-- What this task involves --
Please return each entry that follows exactly as written, and keep the pictures out.

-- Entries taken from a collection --
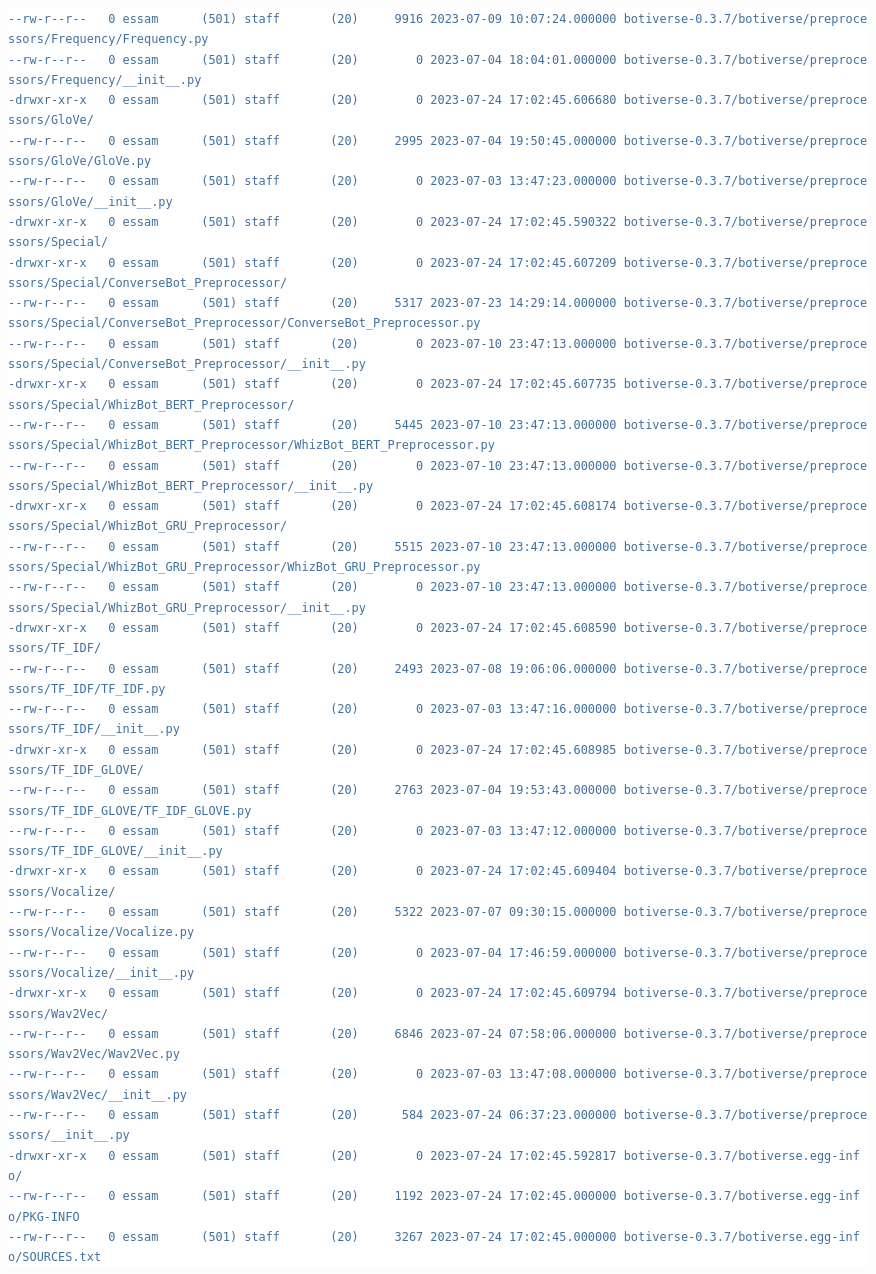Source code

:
 ```diff
--rw-r--r--   0 essam      (501) staff       (20)     9916 2023-07-09 10:07:24.000000 botiverse-0.3.7/botiverse/preprocessors/Frequency/Frequency.py
--rw-r--r--   0 essam      (501) staff       (20)        0 2023-07-04 18:04:01.000000 botiverse-0.3.7/botiverse/preprocessors/Frequency/__init__.py
-drwxr-xr-x   0 essam      (501) staff       (20)        0 2023-07-24 17:02:45.606680 botiverse-0.3.7/botiverse/preprocessors/GloVe/
--rw-r--r--   0 essam      (501) staff       (20)     2995 2023-07-04 19:50:45.000000 botiverse-0.3.7/botiverse/preprocessors/GloVe/GloVe.py
--rw-r--r--   0 essam      (501) staff       (20)        0 2023-07-03 13:47:23.000000 botiverse-0.3.7/botiverse/preprocessors/GloVe/__init__.py
-drwxr-xr-x   0 essam      (501) staff       (20)        0 2023-07-24 17:02:45.590322 botiverse-0.3.7/botiverse/preprocessors/Special/
-drwxr-xr-x   0 essam      (501) staff       (20)        0 2023-07-24 17:02:45.607209 botiverse-0.3.7/botiverse/preprocessors/Special/ConverseBot_Preprocessor/
--rw-r--r--   0 essam      (501) staff       (20)     5317 2023-07-23 14:29:14.000000 botiverse-0.3.7/botiverse/preprocessors/Special/ConverseBot_Preprocessor/ConverseBot_Preprocessor.py
--rw-r--r--   0 essam      (501) staff       (20)        0 2023-07-10 23:47:13.000000 botiverse-0.3.7/botiverse/preprocessors/Special/ConverseBot_Preprocessor/__init__.py
-drwxr-xr-x   0 essam      (501) staff       (20)        0 2023-07-24 17:02:45.607735 botiverse-0.3.7/botiverse/preprocessors/Special/WhizBot_BERT_Preprocessor/
--rw-r--r--   0 essam      (501) staff       (20)     5445 2023-07-10 23:47:13.000000 botiverse-0.3.7/botiverse/preprocessors/Special/WhizBot_BERT_Preprocessor/WhizBot_BERT_Preprocessor.py
--rw-r--r--   0 essam      (501) staff       (20)        0 2023-07-10 23:47:13.000000 botiverse-0.3.7/botiverse/preprocessors/Special/WhizBot_BERT_Preprocessor/__init__.py
-drwxr-xr-x   0 essam      (501) staff       (20)        0 2023-07-24 17:02:45.608174 botiverse-0.3.7/botiverse/preprocessors/Special/WhizBot_GRU_Preprocessor/
--rw-r--r--   0 essam      (501) staff       (20)     5515 2023-07-10 23:47:13.000000 botiverse-0.3.7/botiverse/preprocessors/Special/WhizBot_GRU_Preprocessor/WhizBot_GRU_Preprocessor.py
--rw-r--r--   0 essam      (501) staff       (20)        0 2023-07-10 23:47:13.000000 botiverse-0.3.7/botiverse/preprocessors/Special/WhizBot_GRU_Preprocessor/__init__.py
-drwxr-xr-x   0 essam      (501) staff       (20)        0 2023-07-24 17:02:45.608590 botiverse-0.3.7/botiverse/preprocessors/TF_IDF/
--rw-r--r--   0 essam      (501) staff       (20)     2493 2023-07-08 19:06:06.000000 botiverse-0.3.7/botiverse/preprocessors/TF_IDF/TF_IDF.py
--rw-r--r--   0 essam      (501) staff       (20)        0 2023-07-03 13:47:16.000000 botiverse-0.3.7/botiverse/preprocessors/TF_IDF/__init__.py
-drwxr-xr-x   0 essam      (501) staff       (20)        0 2023-07-24 17:02:45.608985 botiverse-0.3.7/botiverse/preprocessors/TF_IDF_GLOVE/
--rw-r--r--   0 essam      (501) staff       (20)     2763 2023-07-04 19:53:43.000000 botiverse-0.3.7/botiverse/preprocessors/TF_IDF_GLOVE/TF_IDF_GLOVE.py
--rw-r--r--   0 essam      (501) staff       (20)        0 2023-07-03 13:47:12.000000 botiverse-0.3.7/botiverse/preprocessors/TF_IDF_GLOVE/__init__.py
-drwxr-xr-x   0 essam      (501) staff       (20)        0 2023-07-24 17:02:45.609404 botiverse-0.3.7/botiverse/preprocessors/Vocalize/
--rw-r--r--   0 essam      (501) staff       (20)     5322 2023-07-07 09:30:15.000000 botiverse-0.3.7/botiverse/preprocessors/Vocalize/Vocalize.py
--rw-r--r--   0 essam      (501) staff       (20)        0 2023-07-04 17:46:59.000000 botiverse-0.3.7/botiverse/preprocessors/Vocalize/__init__.py
-drwxr-xr-x   0 essam      (501) staff       (20)        0 2023-07-24 17:02:45.609794 botiverse-0.3.7/botiverse/preprocessors/Wav2Vec/
--rw-r--r--   0 essam      (501) staff       (20)     6846 2023-07-24 07:58:06.000000 botiverse-0.3.7/botiverse/preprocessors/Wav2Vec/Wav2Vec.py
--rw-r--r--   0 essam      (501) staff       (20)        0 2023-07-03 13:47:08.000000 botiverse-0.3.7/botiverse/preprocessors/Wav2Vec/__init__.py
--rw-r--r--   0 essam      (501) staff       (20)      584 2023-07-24 06:37:23.000000 botiverse-0.3.7/botiverse/preprocessors/__init__.py
-drwxr-xr-x   0 essam      (501) staff       (20)        0 2023-07-24 17:02:45.592817 botiverse-0.3.7/botiverse.egg-info/
--rw-r--r--   0 essam      (501) staff       (20)     1192 2023-07-24 17:02:45.000000 botiverse-0.3.7/botiverse.egg-info/PKG-INFO
--rw-r--r--   0 essam      (501) staff       (20)     3267 2023-07-24 17:02:45.000000 botiverse-0.3.7/botiverse.egg-info/SOURCES.txt
```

-- Result --
Source code

:
 ```diff
--rw-r--r--   0 essam      (501) staff       (20)     9916 2023-07-09 10:07:24.000000 botiverse-0.3.7/botiverse/preprocessors/Frequency/Frequency.py
--rw-r--r--   0 essam      (501) staff       (20)        0 2023-07-04 18:04:01.000000 botiverse-0.3.7/botiverse/preprocessors/Frequency/__init__.py
-drwxr-xr-x   0 essam      (501) staff       (20)        0 2023-07-24 17:02:45.606680 botiverse-0.3.7/botiverse/preprocessors/GloVe/
--rw-r--r--   0 essam      (501) staff       (20)     2995 2023-07-04 19:50:45.000000 botiverse-0.3.7/botiverse/preprocessors/GloVe/GloVe.py
--rw-r--r--   0 essam      (501) staff       (20)        0 2023-07-03 13:47:23.000000 botiverse-0.3.7/botiverse/preprocessors/GloVe/__init__.py
-drwxr-xr-x   0 essam      (501) staff       (20)        0 2023-07-24 17:02:45.590322 botiverse-0.3.7/botiverse/preprocessors/Special/
-drwxr-xr-x   0 essam      (501) staff       (20)        0 2023-07-24 17:02:45.607209 botiverse-0.3.7/botiverse/preprocessors/Special/ConverseBot_Preprocessor/
--rw-r--r--   0 essam      (501) staff       (20)     5317 2023-07-23 14:29:14.000000 botiverse-0.3.7/botiverse/preprocessors/Special/ConverseBot_Preprocessor/ConverseBot_Preprocessor.py
--rw-r--r--   0 essam      (501) staff       (20)        0 2023-07-10 23:47:13.000000 botiverse-0.3.7/botiverse/preprocessors/Special/ConverseBot_Preprocessor/__init__.py
-drwxr-xr-x   0 essam      (501) staff       (20)        0 2023-07-24 17:02:45.607735 botiverse-0.3.7/botiverse/preprocessors/Special/WhizBot_BERT_Preprocessor/
--rw-r--r--   0 essam      (501) staff       (20)     5445 2023-07-10 23:47:13.000000 botiverse-0.3.7/botiverse/preprocessors/Special/WhizBot_BERT_Preprocessor/WhizBot_BERT_Preprocessor.py
--rw-r--r--   0 essam      (501) staff       (20)        0 2023-07-10 23:47:13.000000 botiverse-0.3.7/botiverse/preprocessors/Special/WhizBot_BERT_Preprocessor/__init__.py
-drwxr-xr-x   0 essam      (501) staff       (20)        0 2023-07-24 17:02:45.608174 botiverse-0.3.7/botiverse/preprocessors/Special/WhizBot_GRU_Preprocessor/
--rw-r--r--   0 essam      (501) staff       (20)     5515 2023-07-10 23:47:13.000000 botiverse-0.3.7/botiverse/preprocessors/Special/WhizBot_GRU_Preprocessor/WhizBot_GRU_Preprocessor.py
--rw-r--r--   0 essam      (501) staff       (20)        0 2023-07-10 23:47:13.000000 botiverse-0.3.7/botiverse/preprocessors/Special/WhizBot_GRU_Preprocessor/__init__.py
-drwxr-xr-x   0 essam      (501) staff       (20)        0 2023-07-24 17:02:45.608590 botiverse-0.3.7/botiverse/preprocessors/TF_IDF/
--rw-r--r--   0 essam      (501) staff       (20)     2493 2023-07-08 19:06:06.000000 botiverse-0.3.7/botiverse/preprocessors/TF_IDF/TF_IDF.py
--rw-r--r--   0 essam      (501) staff       (20)        0 2023-07-03 13:47:16.000000 botiverse-0.3.7/botiverse/preprocessors/TF_IDF/__init__.py
-drwxr-xr-x   0 essam      (501) staff       (20)        0 2023-07-24 17:02:45.608985 botiverse-0.3.7/botiverse/preprocessors/TF_IDF_GLOVE/
--rw-r--r--   0 essam      (501) staff       (20)     2763 2023-07-04 19:53:43.000000 botiverse-0.3.7/botiverse/preprocessors/TF_IDF_GLOVE/TF_IDF_GLOVE.py
--rw-r--r--   0 essam      (501) staff       (20)        0 2023-07-03 13:47:12.000000 botiverse-0.3.7/botiverse/preprocessors/TF_IDF_GLOVE/__init__.py
-drwxr-xr-x   0 essam      (501) staff       (20)        0 2023-07-24 17:02:45.609404 botiverse-0.3.7/botiverse/preprocessors/Vocalize/
--rw-r--r--   0 essam      (501) staff       (20)     5322 2023-07-07 09:30:15.000000 botiverse-0.3.7/botiverse/preprocessors/Vocalize/Vocalize.py
--rw-r--r--   0 essam      (501) staff       (20)        0 2023-07-04 17:46:59.000000 botiverse-0.3.7/botiverse/preprocessors/Vocalize/__init__.py
-drwxr-xr-x   0 essam      (501) staff       (20)        0 2023-07-24 17:02:45.609794 botiverse-0.3.7/botiverse/preprocessors/Wav2Vec/
--rw-r--r--   0 essam      (501) staff       (20)     6846 2023-07-24 07:58:06.000000 botiverse-0.3.7/botiverse/preprocessors/Wav2Vec/Wav2Vec.py
--rw-r--r--   0 essam      (501) staff       (20)        0 2023-07-03 13:47:08.000000 botiverse-0.3.7/botiverse/preprocessors/Wav2Vec/__init__.py
--rw-r--r--   0 essam      (501) staff       (20)      584 2023-07-24 06:37:23.000000 botiverse-0.3.7/botiverse/preprocessors/__init__.py
-drwxr-xr-x   0 essam      (501) staff       (20)        0 2023-07-24 17:02:45.592817 botiverse-0.3.7/botiverse.egg-info/
--rw-r--r--   0 essam      (501) staff       (20)     1192 2023-07-24 17:02:45.000000 botiverse-0.3.7/botiverse.egg-info/PKG-INFO
--rw-r--r--   0 essam      (501) staff       (20)     3267 2023-07-24 17:02:45.000000 botiverse-0.3.7/botiverse.egg-info/SOURCES.txt
```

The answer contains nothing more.